Well, we see that these DID models do pretty well (by comparison, even with the Mediterranean donor pool, DID does not do nearly as well without the regularization of the forward selection algorithm). We also see that regardless of who I use as controls, the models agree that Donors 30, 40, 81, and 82 were among the most important control units in the entire universe of controls provided to us. Now, we do not know who these donors are, but the point is that we now have, with Forward DID, a method by which we can choose our control group for treated units. By comparison, when we use the \(\ell_2\) relaxer, we get an ATT of 10.95 and an \(R^2=0.883\) for the case of all donors. When we use only Mediterranean donors, we get an ATT of 12.75 and an \(R^2=0.911\). The point of this is that by using advanced quasi-experimental methods, we can uncover causal impacts that we could not otherwise by simply doing a \(t\)-test; we can mitigate overfitting and judiciously weigh our control group to have a better sense of what might have been absent the treatment.

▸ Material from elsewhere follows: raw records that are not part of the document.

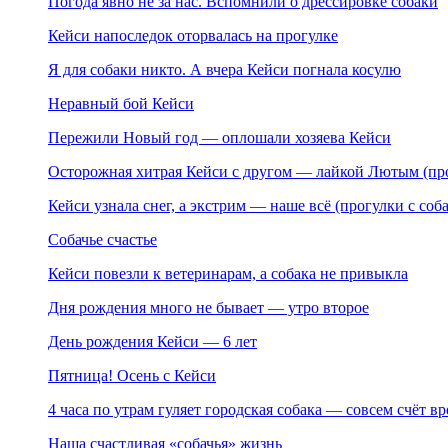
Погода явно не за нас. Вспомнили о дрессировке собаки
Кейси напоследок оторвалась на прогулке
Я для собаки никто. А вчера Кейси погнала косулю
Неравный бой Кейси
Пережили Новый год — оплошали хозяева Кейси
Осторожная хитрая Кейси с другом — лайкой Лютым (про
Кейси узнала снег, а экстрим — наше всё (прогулки с соб
Собачье счастье
Кейси повезли к ветеринарам, а собака не привыкла
Дня рождения много не бывает — утро второе
День рождения Кейси — 6 лет
Пятница! Осень с Кейси
4 часа по утрам гуляет городская собака — совсем счёт в
Наша счастливая «собачья» жизнь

The main insight here is that the prices were raised by around 12 index points compared to what they would have been absent the policy intervention. It would be super cool to see what actually happened to demand for hotel rooms and so on, but the data do not afford us that luxury.

Business Use Cases

When might these be useful in business science such as construction or in tourism? Well for one, lots of states have passed laws regarding heat safety for workers which restrict local areas from passing laws which would provide workers with water, shade, and rest in the hot summer months. We can use these techniques to see how such laws/policies affect labor or safety. We can use causal inference to estimate the impact of events that are meant to affect the demand for tourism or other KPIs the tourism industry cares about. For construction, the physical building of construction units could be affected by these kind of policies, impacting metrics like put-in-place value or project stress indices. On the supply side, we may quantify the effects of policies such as tariffs on the costs of materials. With proper causal infernece, firms and policymakers may plan more effectively, knowing whether to pursue current policies or not, and take action with scientifically based analysis.